Algorithmic profiling is most controversial when used in policing. Durham’s police constabulary used Mosaic data to inform its Harm Assessment Risk Tool (HART), which helped assess whether suspects were at a low, moderate or high risk of reoffending. According to campaign group Big Brother Watch, police data was used to classify people into groups including “disconnected youth”, “Asian heritage” and “dependent greys”. The police force dropped its profiling tool last month after sustained pressure from the campaign group. 

Duncan McCann, a researcher at the New Economics Foundation, says this kind of data collection is inherently problematic, and that data is over-collected and under-protected. “On the face of it,” he says, “it could be preferable to entrust this kind of data to the public sector rather than the private sector, but in reality this doesn’t mitigate any of the problems”. 
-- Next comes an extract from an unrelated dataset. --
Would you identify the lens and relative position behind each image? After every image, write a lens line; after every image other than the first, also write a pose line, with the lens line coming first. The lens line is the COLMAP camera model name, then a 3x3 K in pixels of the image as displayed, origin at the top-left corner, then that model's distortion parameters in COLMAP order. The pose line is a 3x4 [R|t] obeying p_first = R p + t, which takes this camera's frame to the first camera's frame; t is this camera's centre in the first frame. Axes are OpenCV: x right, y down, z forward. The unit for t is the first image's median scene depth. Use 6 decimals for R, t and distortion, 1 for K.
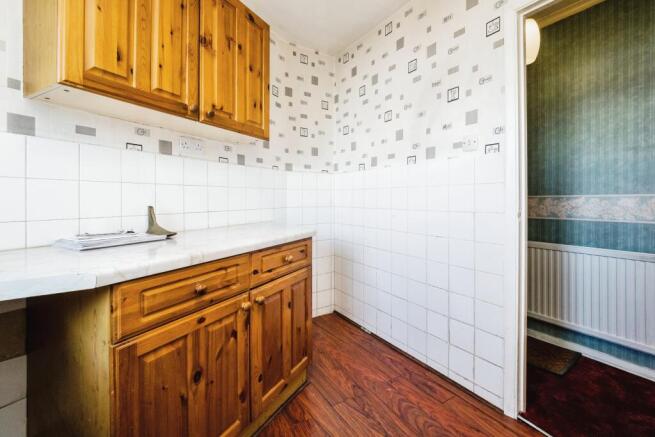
lens RADIAL K [[288.6, 0, 328.1], [0, 288.6, 195.7], [0, 0, 1]] dist [-0.016807, -0.000154]
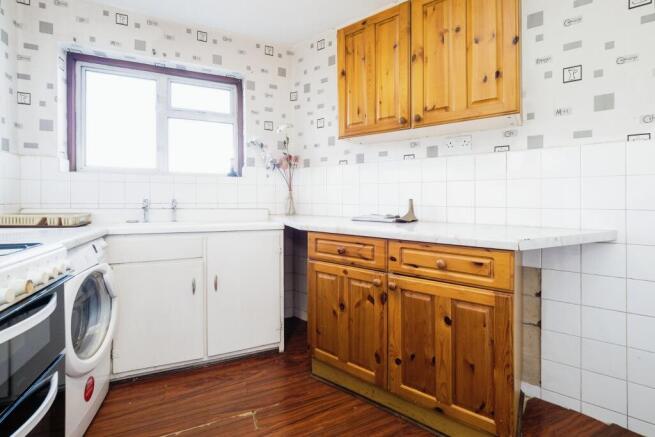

Previous research from the Data Justice Lab found that Avon & Somerset Police was using an analytics tool called Qlik Sense for predictive policing. The system produces percentage risk scores that identify the likelihood of individuals offending or becoming victims of a crime. The system was implemented as a cost-saving measure at a time when Avon & Somerset Constabulary faced £60m in budget cuts. 

The most well-known example of the “scoring” of citizens exists in China, where a nationwide “social credit” system is in development. The system will automatically punish citizens for infringements of the law that fall short of being considered criminal activity – such as the failure to repay debts. Punishments include restrictions on travel, exclusion from certain jobs, reduced internet access, and exclusion of offenders’ children from certain schools.  

Many in the West have described China’s social credit-scoring system as totalitarian. But Jeremy Daum, a legal scholar at Yale Law School’s China Centre, has said that coverage of the system is “a way of discussing our own situation from a safe distance”.

Duncan McCann says the parallels with China are now too clear to ignore. “The same infrastructure is being built up. It’s just at that final point of usage that we see slight variations.”